Chinese dictator Jiang Zemin expressed hope for improving relations with the United States yesterday as he arrived for a meeting with President Bush -- a session likely to produce a show of unity despite hot issues ranging from nuclear arms proliferation to Iraq, according to Reuters.
"I look forward to my visit with President Bush to exchange views on serious and important subjects ... to help move forward our cooperative relationship," the 76-year-old Jiang said during a toast at a dinner in Chicago attended by political and business leaders.
His remarks were short on specifics but he did mention combating transnational crime, promoting global and regional economic growth, and "fighting terrorism" -- an issue which has brought China's support to Washington following the Sept. 11, 2001, attacks on New York and Washington.
In "A Curiously Quiet China," Ted Galen Carpenter, vice president for defense and foreign policy studies, wrote that tensions between China and the United States have subsided since the beginning of the Bush presidency. "It is hard to predict how long China's accommodating policy toward the United States will last. Once the leadership transition takes place, we may see a more assertive, if not confrontational, policy reemerge. Yet there is reason to think that this will not occur anytime soon. The other two factors encouraging a conciliatory policy by Beijing will still be present even after [Hu Jintao's] leadership team replaces Jiang's. If that is the case, the improvement in relations between China and the United States may persist for an extended period of time."
The latest round of international talks on global warming begins today in New Delhi, with delegates focused more on ways to adapt to changes than on cutting emissions of gases that scientists say are the main cause of rising temperatures, The New York Times reports.
The shift in focus is to some extent motivated by the Bush administration's rejection of the Kyoto Protocol, a 1997 climate pact completed last year and endorsed by most of the world's countries, rich and poor.
Without the United States, the world's largest producer of greenhouse gases, the Kyoto treaty is so weak, experts and government officials say, that it may have little effect.
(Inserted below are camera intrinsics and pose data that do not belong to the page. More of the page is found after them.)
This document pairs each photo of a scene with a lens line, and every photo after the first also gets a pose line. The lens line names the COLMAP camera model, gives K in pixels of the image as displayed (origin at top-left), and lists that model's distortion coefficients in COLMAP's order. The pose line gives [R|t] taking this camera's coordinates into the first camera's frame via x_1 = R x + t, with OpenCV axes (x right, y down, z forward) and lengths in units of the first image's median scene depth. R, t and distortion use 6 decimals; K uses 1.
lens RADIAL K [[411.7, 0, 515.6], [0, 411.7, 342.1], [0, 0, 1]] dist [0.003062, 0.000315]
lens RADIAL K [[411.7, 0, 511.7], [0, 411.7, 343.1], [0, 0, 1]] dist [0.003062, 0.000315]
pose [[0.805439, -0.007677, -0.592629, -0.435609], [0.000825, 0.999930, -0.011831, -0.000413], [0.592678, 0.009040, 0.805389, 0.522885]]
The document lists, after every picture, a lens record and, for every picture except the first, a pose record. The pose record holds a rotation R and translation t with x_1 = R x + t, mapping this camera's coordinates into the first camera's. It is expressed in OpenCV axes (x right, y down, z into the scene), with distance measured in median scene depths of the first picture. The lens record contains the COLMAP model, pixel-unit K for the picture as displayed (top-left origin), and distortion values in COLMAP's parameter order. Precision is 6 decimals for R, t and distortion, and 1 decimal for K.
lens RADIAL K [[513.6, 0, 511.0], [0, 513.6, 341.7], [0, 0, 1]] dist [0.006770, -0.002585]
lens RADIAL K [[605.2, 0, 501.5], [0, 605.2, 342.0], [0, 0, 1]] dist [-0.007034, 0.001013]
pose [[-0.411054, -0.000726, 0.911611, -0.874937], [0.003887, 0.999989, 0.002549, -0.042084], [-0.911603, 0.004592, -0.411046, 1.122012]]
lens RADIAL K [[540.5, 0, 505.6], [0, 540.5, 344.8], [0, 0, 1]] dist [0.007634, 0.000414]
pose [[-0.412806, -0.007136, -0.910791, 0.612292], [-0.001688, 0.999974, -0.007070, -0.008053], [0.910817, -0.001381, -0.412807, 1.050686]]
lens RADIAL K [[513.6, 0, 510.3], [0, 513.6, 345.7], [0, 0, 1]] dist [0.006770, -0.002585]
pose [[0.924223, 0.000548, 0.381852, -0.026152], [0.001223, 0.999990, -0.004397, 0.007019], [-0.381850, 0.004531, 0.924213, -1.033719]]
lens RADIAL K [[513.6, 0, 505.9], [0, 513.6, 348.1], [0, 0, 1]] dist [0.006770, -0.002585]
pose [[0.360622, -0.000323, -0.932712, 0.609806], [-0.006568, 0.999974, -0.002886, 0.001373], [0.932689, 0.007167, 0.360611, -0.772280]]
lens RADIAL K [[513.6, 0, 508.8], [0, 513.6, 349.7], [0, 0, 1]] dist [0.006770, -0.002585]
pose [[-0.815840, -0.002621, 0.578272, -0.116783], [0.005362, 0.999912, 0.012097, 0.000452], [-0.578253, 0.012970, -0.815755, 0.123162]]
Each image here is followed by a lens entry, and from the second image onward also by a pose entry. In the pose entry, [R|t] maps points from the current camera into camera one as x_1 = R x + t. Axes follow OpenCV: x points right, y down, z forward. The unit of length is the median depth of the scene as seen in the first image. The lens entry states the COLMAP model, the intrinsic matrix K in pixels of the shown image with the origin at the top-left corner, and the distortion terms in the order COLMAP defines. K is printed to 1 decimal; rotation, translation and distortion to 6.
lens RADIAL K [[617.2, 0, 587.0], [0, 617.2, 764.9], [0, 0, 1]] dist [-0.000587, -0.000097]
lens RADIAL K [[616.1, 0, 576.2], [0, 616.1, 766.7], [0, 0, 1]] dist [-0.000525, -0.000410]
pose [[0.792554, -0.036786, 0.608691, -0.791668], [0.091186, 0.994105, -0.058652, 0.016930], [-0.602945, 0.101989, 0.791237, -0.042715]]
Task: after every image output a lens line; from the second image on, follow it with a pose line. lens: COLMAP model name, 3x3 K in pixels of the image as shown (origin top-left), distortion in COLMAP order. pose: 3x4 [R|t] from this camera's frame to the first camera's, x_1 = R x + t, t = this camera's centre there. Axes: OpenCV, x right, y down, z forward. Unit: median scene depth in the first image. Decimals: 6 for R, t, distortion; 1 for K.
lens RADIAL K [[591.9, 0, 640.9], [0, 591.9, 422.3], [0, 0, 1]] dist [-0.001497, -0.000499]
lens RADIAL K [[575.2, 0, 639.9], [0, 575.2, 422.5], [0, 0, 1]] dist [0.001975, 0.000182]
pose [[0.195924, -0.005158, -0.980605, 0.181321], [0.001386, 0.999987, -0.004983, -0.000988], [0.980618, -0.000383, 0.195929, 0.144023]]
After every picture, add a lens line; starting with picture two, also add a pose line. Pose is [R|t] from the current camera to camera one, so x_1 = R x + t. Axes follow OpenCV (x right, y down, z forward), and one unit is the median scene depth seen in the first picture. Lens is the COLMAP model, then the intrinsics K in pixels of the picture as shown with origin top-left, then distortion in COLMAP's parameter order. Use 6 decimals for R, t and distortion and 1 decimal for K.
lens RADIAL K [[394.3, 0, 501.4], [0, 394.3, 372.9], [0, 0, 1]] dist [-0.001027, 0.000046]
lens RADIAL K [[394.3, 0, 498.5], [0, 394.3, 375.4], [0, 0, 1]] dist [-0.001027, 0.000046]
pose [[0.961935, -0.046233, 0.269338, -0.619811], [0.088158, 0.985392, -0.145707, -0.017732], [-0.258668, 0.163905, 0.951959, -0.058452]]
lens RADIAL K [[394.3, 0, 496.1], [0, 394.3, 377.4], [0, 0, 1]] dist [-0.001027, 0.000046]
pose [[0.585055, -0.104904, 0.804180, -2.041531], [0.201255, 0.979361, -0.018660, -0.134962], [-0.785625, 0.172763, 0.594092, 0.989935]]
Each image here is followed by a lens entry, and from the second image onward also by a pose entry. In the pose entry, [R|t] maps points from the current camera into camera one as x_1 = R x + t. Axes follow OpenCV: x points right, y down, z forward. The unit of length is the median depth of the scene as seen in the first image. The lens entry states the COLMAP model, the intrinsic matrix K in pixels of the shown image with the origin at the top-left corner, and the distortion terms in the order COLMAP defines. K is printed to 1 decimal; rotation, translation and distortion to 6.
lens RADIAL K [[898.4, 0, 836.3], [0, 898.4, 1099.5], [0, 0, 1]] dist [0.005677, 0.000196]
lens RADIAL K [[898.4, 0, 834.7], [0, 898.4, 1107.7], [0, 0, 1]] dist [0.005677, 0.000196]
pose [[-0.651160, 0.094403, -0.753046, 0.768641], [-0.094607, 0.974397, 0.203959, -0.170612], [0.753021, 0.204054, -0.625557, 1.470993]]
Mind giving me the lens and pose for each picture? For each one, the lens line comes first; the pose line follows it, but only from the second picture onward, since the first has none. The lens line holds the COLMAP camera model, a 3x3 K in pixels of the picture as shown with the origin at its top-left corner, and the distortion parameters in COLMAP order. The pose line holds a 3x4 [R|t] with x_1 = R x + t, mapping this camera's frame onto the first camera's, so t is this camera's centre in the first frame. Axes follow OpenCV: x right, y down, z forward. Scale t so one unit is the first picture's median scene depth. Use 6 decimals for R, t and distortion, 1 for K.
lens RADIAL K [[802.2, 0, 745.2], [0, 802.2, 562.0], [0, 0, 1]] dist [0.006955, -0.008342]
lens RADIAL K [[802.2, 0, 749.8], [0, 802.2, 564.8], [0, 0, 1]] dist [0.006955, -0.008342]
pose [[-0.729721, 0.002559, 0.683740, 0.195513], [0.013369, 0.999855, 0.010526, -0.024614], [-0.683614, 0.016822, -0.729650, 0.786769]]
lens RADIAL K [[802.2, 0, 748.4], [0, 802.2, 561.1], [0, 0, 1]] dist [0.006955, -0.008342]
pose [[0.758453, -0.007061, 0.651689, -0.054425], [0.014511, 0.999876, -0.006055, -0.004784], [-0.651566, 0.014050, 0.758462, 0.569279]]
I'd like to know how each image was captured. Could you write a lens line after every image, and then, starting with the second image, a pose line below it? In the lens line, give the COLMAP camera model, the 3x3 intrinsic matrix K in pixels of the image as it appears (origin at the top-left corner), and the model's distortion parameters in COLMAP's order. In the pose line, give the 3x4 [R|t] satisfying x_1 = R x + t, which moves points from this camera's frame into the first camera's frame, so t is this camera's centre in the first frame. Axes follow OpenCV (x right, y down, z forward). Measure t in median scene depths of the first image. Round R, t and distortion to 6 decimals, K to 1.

Others say the treaty has in any case been so watered down through years of negotiations that it is likely to be of limited benefit.
Instead of looking mostly at ways to reduce the level of heat-trapping gases, then, the 10-day conference "will discuss how to build greater capacity, especially in developing countries, for minimizing vulnerabilities and preparing for worsening droughts, floods, storms, health emergencies, and other expected impacts," said a statement issued by the United Nations, which supervises the talks.
Patrick Michaels, senior fellow in environmental studies and author of The Satanic Gases, writes in "Drought-Inspired Climate Panic" that statistics show that the Earth is becoming neither hotter or drier. "U.S. surface temperatures have risen a mere 0.4ºC in the last 100 years. Are we getting drier? The answer is no. U.S. precipitation has increased about 10 percent over the 20th century, an increase of around 3 inches in the last 100 years."